Wer es einmal erlebt hat, will es immer wieder geniessen: Das «Runner's High», den «Flow» beim Laufen. Sei es bei einem intensiven Lauftraining oder Wettkampf: Plötzlich, meist ganz überraschend und nachdem man meint, man laufe gegen eine Wand, schwappt eine Welle über den Körper, die einem das völlige Glücksgefühl schenkt – ein Rauschzustand, der einen wie auf Wolken trägt.
«Das war bei einem Swiss Alpine Marathon, etwa nach 55 oder 60 Kilometern, als ich über den Panoramatrail gerannt bin – und es ist wie von alleine gegangen», schwärmt die Ausdauersportlerin Jasmine Nunige vom Ausnahmezustand. «Ich konnte es einfach geniessen und alles andere ausblenden, habe weder an den Wettkampf noch an meine Platzierung gedacht und war völlig eins mit mir und dem Moment.» Eine Euphorie, als könnte man ewig laufen – ganz ohne Schmerzen oder Erschöpfung.
Das Läufer-Heroin
Wie kommt es zu diesem rauschartigen Glücksgefühl? Die am häufigsten erwähnte Theorie beschreibt, dass sich die körpereigenen Endorphine, welche bei der Ausdauerbelastung ausgeschüttet werden, an dieselben Andockstellen im Gehirn heften wie zum Beispiel Heroin oder Morphium.
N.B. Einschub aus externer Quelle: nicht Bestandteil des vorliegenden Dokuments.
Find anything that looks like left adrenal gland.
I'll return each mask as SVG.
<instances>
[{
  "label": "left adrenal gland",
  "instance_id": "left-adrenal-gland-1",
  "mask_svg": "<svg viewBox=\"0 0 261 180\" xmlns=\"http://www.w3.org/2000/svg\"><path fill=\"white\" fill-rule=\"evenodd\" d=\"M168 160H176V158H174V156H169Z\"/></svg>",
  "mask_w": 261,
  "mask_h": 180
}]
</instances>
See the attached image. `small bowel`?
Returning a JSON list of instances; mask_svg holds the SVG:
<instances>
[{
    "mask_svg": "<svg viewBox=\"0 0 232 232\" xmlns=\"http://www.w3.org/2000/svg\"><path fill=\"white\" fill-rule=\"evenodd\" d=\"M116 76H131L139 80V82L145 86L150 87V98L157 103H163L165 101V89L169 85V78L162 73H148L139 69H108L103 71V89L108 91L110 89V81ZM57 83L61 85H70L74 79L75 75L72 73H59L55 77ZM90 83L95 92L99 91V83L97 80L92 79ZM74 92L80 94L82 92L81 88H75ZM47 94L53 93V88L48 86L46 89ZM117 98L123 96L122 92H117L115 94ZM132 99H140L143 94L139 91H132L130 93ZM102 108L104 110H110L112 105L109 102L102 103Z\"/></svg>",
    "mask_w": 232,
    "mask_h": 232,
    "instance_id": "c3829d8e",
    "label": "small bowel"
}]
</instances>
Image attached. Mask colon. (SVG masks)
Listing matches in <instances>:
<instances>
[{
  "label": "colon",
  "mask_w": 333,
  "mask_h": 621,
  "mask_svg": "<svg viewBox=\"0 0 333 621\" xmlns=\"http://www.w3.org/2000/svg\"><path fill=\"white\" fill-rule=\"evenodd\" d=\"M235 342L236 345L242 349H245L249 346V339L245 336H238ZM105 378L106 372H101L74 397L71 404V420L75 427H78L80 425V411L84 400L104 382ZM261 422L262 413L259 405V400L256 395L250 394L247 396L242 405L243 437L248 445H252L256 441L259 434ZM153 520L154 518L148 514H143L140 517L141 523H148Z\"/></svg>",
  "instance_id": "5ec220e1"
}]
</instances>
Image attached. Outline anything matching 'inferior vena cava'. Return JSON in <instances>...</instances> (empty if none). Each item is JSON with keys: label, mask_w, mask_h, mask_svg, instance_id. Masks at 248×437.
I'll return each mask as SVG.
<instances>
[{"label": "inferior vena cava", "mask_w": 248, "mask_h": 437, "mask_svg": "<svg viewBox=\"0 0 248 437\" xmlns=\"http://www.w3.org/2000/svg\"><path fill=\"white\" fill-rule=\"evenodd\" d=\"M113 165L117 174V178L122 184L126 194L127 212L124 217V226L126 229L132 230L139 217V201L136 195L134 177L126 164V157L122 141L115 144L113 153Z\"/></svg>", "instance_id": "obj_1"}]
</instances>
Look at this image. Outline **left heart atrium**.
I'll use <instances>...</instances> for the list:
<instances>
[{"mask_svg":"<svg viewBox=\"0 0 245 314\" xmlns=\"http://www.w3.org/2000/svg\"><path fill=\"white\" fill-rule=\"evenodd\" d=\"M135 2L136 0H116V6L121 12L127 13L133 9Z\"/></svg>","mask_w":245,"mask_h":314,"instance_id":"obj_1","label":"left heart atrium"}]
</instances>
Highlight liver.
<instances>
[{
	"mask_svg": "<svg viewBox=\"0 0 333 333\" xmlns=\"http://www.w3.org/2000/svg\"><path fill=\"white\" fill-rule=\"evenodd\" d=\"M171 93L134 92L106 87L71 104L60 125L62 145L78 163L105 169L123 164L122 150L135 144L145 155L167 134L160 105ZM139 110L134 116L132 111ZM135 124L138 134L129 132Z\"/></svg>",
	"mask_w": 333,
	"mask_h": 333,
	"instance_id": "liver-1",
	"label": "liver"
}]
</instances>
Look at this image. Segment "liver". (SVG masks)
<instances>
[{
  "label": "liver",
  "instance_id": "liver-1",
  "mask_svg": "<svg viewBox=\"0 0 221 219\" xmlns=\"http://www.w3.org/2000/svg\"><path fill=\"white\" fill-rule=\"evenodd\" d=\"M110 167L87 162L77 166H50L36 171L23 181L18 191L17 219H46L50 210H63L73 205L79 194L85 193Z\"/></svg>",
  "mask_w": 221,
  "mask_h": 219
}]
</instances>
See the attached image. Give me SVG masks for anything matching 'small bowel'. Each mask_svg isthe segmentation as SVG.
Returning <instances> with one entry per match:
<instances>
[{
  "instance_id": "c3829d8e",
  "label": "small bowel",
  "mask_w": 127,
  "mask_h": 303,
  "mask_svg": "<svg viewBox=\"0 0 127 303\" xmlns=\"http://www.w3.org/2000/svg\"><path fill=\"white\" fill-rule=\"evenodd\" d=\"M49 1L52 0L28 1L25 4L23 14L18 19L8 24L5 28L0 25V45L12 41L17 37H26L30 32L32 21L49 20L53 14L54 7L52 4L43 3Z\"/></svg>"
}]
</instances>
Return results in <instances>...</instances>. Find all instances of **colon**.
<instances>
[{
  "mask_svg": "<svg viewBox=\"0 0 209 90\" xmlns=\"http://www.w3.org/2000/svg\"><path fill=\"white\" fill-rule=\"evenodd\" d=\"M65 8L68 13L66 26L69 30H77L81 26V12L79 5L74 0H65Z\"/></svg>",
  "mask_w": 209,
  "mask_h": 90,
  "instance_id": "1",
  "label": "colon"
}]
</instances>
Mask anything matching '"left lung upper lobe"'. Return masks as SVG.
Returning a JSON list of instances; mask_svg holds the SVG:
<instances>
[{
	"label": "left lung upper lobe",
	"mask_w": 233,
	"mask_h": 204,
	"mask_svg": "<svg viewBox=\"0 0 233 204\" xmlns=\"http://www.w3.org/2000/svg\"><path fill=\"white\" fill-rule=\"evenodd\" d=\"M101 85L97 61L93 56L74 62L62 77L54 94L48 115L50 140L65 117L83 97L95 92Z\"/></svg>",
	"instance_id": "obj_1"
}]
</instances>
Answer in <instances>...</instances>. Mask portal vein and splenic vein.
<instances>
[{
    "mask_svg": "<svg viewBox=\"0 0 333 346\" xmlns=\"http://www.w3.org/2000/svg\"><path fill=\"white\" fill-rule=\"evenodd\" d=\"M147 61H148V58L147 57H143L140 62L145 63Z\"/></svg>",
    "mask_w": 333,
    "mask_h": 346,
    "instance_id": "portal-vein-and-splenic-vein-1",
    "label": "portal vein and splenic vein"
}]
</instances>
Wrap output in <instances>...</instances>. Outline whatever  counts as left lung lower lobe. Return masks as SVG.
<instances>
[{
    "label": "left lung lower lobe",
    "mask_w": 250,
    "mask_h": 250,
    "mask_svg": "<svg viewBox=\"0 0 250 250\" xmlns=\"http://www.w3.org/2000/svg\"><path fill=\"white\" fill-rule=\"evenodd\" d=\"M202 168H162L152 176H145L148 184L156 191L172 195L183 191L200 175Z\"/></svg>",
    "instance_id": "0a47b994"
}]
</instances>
Wissenschaftler der TU München und der Universität Bonn konnten nachweisen, dass diese Endorphine tatsächlich für den Ausnahmezustand der Sportler verantwortlich sind: Im Blut von Sportlern wiesen sie nach einer Ausdauerbelastung erhöhte Mengen an schmerzstillenden und euphorisierenden Endorphinen nach. Und sie fanden heraus, dass das Gehirn während eines «Runner's High» anders funktioniert: Denkaufgaben etwa konnten in solchen Momenten ganz schlecht gelöst werden. Das Hirn war derart beschäftigt mit der Koordination der Motorik, dass alles andere nur noch auf Sparflamme lief.
Den Problemen davongelaufen
Zu den zeitweise «abgeschalteten» Hirnregionen gehört ein Teil der Grosshirnrinde, der für kognitive Prozesse wie Lernen, Problemlösen oder Wahrnehmung von Zeit und Raum zuständig ist. Sind diese Funktionen deaktiviert, fühlt man sich als Läufer frei und unbelastet – alle Probleme sind weggeblasen, Euphorie macht sich breit.
Können auch Breitensportler in diesen «Flow» kommen? Grundsätzlich ja, aber dem gehe hartes Training und viel Überwindung voraus. Und selbst Spitzensportler können den Zustand nicht nach Belieben abrufen. «Wenn er sich einstellt, ist es super, aber es ist nicht selbstverständlich», weiss Jasmin Nunige.